* _Exercise 1_: According to the forum thread about giant acorns, what did someone tell the original poster these acorns were?
* _Exercise 2_: Continue the forum thread about giant acorns, starting with the post from the last user named at its end.

# Giant Acorns?



## BrianGSDTexoma (Nov 19, 2021)

Out trying to find pecans which having no luck and found these.  Its a oak tree and these look like giant acorns.  Never seen such a thing.  I am buying pecans for the first time in many years.  Trees used in past cut down and trying to find a good  public place with trees impossible!  








Racked the Blueberry wine.  Man I love that color.


----------



## BrianGSDTexoma (Nov 19, 2021)

Hard to tell from pic but these things are huge.  Guy told me there are burr oak acorns.


----------



## chef jimmyj (Nov 19, 2021)

Never saw Acorns that size or shape. I would think they were Pecans from the shape...JJ


----------



## BrianGSDTexoma (Nov 19, 2021)

chef jimmyj said:


> Never saw Acorns that size or shape. I would think they were Pecans from the shape...JJ


Here it is compared to a big paper shell and native pecans.


----------



## TNJAKE (Nov 19, 2021)

Acorn for sure. Their "hats" just fell off


----------



## Ringer (Nov 19, 2021)

I've seen red oak water oak and chestnut oak get that big


----------



## chef jimmyj (Nov 19, 2021)

There is a bunch of Oak trees on and around my property. Never seen an Acorn that big. Interesting...JJ


----------



## TNJAKE (Nov 19, 2021)

* _Material supplied_:
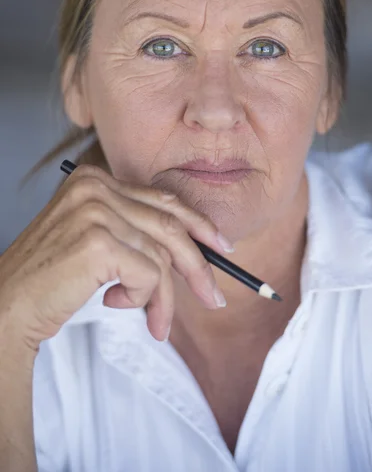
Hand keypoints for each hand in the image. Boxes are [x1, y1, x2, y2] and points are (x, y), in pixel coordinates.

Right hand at [0, 165, 229, 349]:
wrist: (8, 305)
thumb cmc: (52, 278)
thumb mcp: (96, 241)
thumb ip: (135, 232)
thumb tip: (190, 250)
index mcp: (95, 179)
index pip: (161, 198)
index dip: (197, 224)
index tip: (220, 246)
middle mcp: (95, 187)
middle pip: (169, 224)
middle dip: (197, 264)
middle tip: (213, 296)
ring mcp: (96, 211)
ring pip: (161, 256)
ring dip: (163, 297)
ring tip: (154, 321)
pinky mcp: (98, 242)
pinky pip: (148, 274)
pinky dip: (145, 300)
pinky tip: (117, 304)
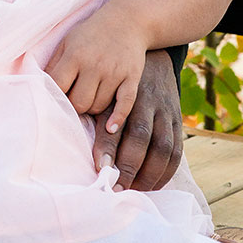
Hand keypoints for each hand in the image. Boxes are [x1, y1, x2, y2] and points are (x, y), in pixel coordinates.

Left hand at [45, 9, 147, 133]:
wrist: (126, 21)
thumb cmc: (91, 34)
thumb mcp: (68, 41)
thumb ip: (54, 64)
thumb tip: (41, 87)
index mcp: (75, 56)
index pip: (59, 87)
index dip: (55, 98)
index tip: (57, 99)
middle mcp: (94, 65)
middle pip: (79, 103)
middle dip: (75, 106)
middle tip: (76, 100)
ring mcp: (114, 72)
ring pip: (99, 107)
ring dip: (93, 108)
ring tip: (91, 98)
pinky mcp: (131, 77)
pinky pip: (125, 104)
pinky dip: (117, 119)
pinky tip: (110, 128)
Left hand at [92, 49, 182, 190]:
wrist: (152, 53)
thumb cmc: (116, 73)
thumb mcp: (102, 81)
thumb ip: (90, 104)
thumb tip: (65, 130)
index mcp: (122, 90)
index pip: (114, 121)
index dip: (107, 146)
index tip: (100, 168)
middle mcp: (146, 100)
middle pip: (140, 137)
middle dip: (129, 166)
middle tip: (115, 188)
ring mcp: (165, 110)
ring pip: (162, 146)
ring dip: (149, 173)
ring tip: (133, 190)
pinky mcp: (177, 119)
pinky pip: (176, 150)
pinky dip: (166, 171)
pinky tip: (153, 184)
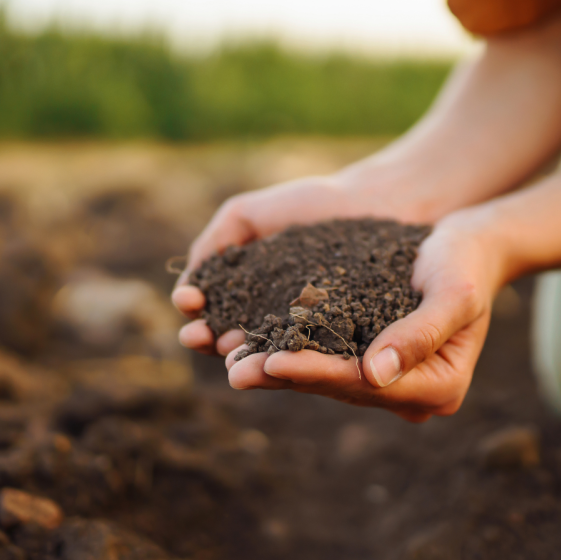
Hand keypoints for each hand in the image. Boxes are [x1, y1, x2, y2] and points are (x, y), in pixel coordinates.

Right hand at [172, 174, 404, 355]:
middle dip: (208, 338)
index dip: (194, 310)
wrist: (372, 202)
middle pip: (229, 336)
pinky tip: (273, 354)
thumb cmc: (310, 204)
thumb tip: (188, 285)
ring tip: (228, 352)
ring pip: (265, 351)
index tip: (188, 302)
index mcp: (246, 292)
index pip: (210, 309)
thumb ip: (214, 242)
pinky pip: (310, 352)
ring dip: (241, 355)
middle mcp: (270, 317)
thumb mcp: (247, 215)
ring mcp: (303, 332)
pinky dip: (289, 357)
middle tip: (197, 336)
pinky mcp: (337, 340)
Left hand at [224, 207, 510, 421]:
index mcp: (440, 387)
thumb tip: (375, 374)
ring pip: (326, 379)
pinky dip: (290, 352)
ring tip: (231, 360)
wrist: (469, 247)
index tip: (272, 361)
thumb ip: (420, 333)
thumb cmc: (466, 263)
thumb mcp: (453, 292)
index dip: (316, 373)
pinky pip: (325, 361)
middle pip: (339, 388)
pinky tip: (250, 344)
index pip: (365, 384)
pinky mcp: (371, 362)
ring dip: (278, 370)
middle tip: (234, 370)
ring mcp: (390, 382)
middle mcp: (413, 394)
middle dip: (285, 376)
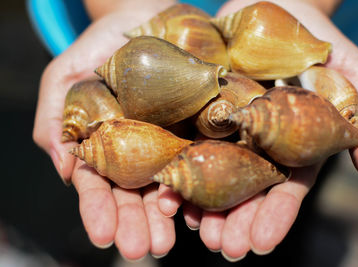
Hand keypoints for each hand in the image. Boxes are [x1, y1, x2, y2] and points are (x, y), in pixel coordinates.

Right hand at [33, 6, 176, 259]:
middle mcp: (138, 150)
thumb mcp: (66, 76)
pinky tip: (201, 209)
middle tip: (144, 248)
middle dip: (137, 223)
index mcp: (105, 145)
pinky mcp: (199, 129)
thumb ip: (56, 119)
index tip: (102, 234)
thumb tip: (65, 169)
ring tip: (170, 241)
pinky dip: (200, 186)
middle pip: (136, 194)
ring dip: (168, 216)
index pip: (98, 184)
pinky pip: (202, 160)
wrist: (144, 17)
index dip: (99, 209)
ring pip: (169, 185)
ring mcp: (171, 142)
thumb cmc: (101, 45)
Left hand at [157, 0, 357, 260]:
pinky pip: (187, 143)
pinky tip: (168, 194)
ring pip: (214, 174)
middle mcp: (257, 141)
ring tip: (194, 232)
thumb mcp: (347, 64)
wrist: (268, 3)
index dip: (276, 214)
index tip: (263, 242)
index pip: (287, 185)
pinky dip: (179, 170)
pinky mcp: (199, 111)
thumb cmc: (310, 33)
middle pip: (247, 189)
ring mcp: (227, 128)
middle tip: (225, 248)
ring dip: (204, 207)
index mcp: (293, 140)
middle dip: (237, 221)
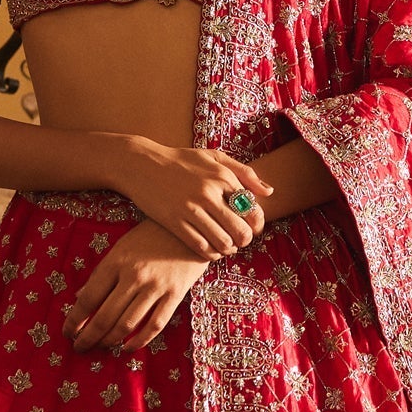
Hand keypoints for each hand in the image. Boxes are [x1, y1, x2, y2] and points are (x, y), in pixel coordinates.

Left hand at [68, 223, 208, 353]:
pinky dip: (139, 341)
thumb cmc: (150, 237)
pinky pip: (154, 325)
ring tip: (101, 347)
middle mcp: (134, 276)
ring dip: (110, 341)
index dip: (75, 319)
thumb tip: (79, 298)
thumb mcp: (120, 248)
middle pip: (105, 316)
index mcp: (116, 262)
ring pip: (127, 324)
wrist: (190, 229)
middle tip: (80, 347)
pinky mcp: (175, 295)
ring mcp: (156, 287)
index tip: (68, 332)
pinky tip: (127, 348)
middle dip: (89, 336)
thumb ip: (100, 273)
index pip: (89, 298)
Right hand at [107, 138, 266, 259]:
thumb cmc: (181, 160)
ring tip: (227, 246)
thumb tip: (269, 192)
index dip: (256, 224)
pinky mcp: (175, 222)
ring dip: (229, 249)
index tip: (252, 228)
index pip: (252, 209)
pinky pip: (201, 247)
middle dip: (245, 240)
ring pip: (222, 242)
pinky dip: (211, 254)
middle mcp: (209, 193)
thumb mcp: (214, 157)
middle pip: (241, 230)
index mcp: (222, 176)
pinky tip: (212, 250)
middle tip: (240, 240)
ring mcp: (191, 209)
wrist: (142, 164)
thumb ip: (245, 173)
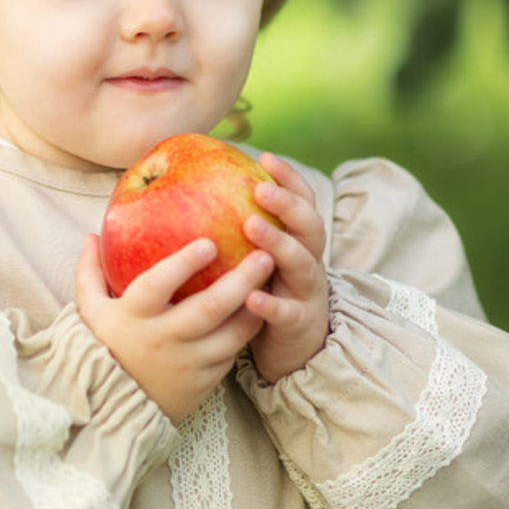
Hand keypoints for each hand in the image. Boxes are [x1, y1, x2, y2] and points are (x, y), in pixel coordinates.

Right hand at [75, 233, 272, 421]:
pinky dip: (248, 330)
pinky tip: (262, 306)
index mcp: (133, 317)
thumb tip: (90, 236)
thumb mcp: (90, 312)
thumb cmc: (104, 348)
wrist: (113, 409)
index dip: (183, 265)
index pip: (157, 286)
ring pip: (230, 334)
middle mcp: (162, 340)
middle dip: (240, 279)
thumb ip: (90, 274)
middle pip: (208, 308)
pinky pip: (232, 353)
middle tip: (264, 254)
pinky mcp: (203, 382)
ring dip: (255, 305)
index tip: (209, 243)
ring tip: (272, 277)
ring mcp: (186, 364)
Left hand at [241, 153, 329, 382]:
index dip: (289, 179)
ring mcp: (307, 292)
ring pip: (302, 263)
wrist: (297, 351)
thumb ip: (242, 231)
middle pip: (309, 226)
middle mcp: (309, 261)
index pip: (303, 202)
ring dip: (279, 243)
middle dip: (287, 204)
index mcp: (300, 242)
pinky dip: (270, 304)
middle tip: (258, 189)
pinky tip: (250, 296)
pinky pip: (287, 312)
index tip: (265, 157)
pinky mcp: (299, 324)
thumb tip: (199, 190)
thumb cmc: (269, 294)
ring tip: (251, 227)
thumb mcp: (259, 260)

* _Exercise result 1_: Burr oak acorns.

* _Exercise result 2_:
chef jimmyj said:


> There is a bunch of Oak trees on and around my property. Never seen an Acorn that big. Interesting...JJ


So many different acorns varying by region. I've seen some whoppers here. Some similar to that size. Most of ours are common size though. You can see the watermark at the top of Brian's acorn where the hat would have initially been


----------



## Mr. Zorg (Nov 20, 2021)

Sounds like Burr Oak is right. Says largest acorns.









						Quercus macrocarpa - Wikipedia
					






					en.m.wikipedia.org
				




I've never seen such large acorns either so I guess I haven't ever been under a burr oak tree. Bet the wildlife love those, but I can't picture a chipmunk with one of those in each cheek!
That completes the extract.